Inside, editors had been forbidden from taking pictures of the show. In their first moments being seen, Jacobs wanted to control how his clothes were seen.
The models wore Stephen Jones hats, which Jacobs wrote in his notes, “take their cues from the haberdashery and elegance of Andre 3000.” To this viewer they seemed like Space Age cloche, a style-dome, speaking of the King’s Road, circa 1966; David Bailey snapping a model at the traffic lights, leaning at a jaunty angle.
But the 1960s was not the intended historical impetus for Jacobs. He said he had been inspired by hip-hop, and particularly the Netflix documentary Hip-Hop Evolution. “This collection is my representation of the well-studied dressing up of casual sportswear,” he wrote. “It is an acknowledgement and gesture of respect for the polish and consideration applied to fashion from a generation that will forever be the foundation of youth culture street style.”
The theater and originality of Jacobs’s show was appropriate given its performance venue setting, and featured star models like Kendall Jenner and Winnie Harlow. Katy Perry, Lil’ Kim, and This Is Us star Mandy Moore were among the audience.
There were beautiful fur coats over short dresses, very slouchy trousers and sweaters, and one very relaxed, blood-red tracksuit. Preppy, fitted tartan jackets, with frisky fur trims, made this spectator think Cher from Clueless was about to appear.
The art of both the clothes and presentation was intertwined: playful and precise, boho and self-consciously glamorous.
There were extravagantly flared trousers, loose, zip-up cardigans, a golden mini-skirt, a metallic blue jersey dress flecked with gold.
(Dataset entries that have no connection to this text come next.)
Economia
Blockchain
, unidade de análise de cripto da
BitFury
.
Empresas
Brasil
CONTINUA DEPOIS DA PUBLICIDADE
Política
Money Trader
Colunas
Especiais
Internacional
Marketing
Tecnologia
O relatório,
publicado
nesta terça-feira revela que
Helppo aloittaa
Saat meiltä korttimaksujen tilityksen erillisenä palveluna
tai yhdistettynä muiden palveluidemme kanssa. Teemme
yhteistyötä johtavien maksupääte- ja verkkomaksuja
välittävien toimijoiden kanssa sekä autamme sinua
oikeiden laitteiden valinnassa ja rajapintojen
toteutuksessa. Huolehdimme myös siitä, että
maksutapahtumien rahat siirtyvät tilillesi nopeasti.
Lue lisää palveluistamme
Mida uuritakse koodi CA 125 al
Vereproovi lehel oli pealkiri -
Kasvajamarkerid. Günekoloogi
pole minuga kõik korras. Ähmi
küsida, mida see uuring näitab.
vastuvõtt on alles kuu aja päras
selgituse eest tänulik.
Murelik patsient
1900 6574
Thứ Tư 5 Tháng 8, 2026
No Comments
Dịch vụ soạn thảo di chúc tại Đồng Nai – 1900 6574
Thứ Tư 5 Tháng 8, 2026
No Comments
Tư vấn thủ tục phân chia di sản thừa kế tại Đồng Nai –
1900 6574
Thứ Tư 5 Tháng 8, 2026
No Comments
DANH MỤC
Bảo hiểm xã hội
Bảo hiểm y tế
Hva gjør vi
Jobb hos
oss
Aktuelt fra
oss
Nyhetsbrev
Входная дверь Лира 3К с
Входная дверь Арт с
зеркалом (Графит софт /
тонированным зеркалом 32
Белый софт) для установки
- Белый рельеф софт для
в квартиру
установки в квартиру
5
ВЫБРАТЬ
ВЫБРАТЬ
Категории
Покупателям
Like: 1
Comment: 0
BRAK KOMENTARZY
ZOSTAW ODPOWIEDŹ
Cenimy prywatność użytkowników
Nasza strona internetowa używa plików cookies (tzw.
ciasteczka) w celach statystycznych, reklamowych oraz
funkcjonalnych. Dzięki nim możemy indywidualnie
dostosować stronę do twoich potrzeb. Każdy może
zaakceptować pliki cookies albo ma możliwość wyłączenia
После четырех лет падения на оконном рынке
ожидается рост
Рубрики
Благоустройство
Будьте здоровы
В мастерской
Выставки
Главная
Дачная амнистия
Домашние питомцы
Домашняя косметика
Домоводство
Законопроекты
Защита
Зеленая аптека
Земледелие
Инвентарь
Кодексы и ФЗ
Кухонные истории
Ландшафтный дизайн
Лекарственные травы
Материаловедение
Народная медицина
Later came richer colors like a plum jacket (trimmed with shearling) and trousers worn by Jenner, and a beige coat with a vivid blood-red trim.
On the models’ feet were calf-length boots, platform loafers, and chunky, platform boots.
Other striking outfits played with layering and two-tone browns and beiges, and one belted coat came with fur not just around the neck but as muffs on both sleeves. Oh, to be hugged by someone wearing that coat.
Jacobs’s imaginative show closed Fashion Week, with—in a neat piece of circularity—the models photographing the photographers, journalists, bloggers, and general gawkers of this colorful circus. The watched had turned on the watchers.
Lucky for them, they also enjoyed the benefit—which photographers rarely do—of sitting beneath heat lamps.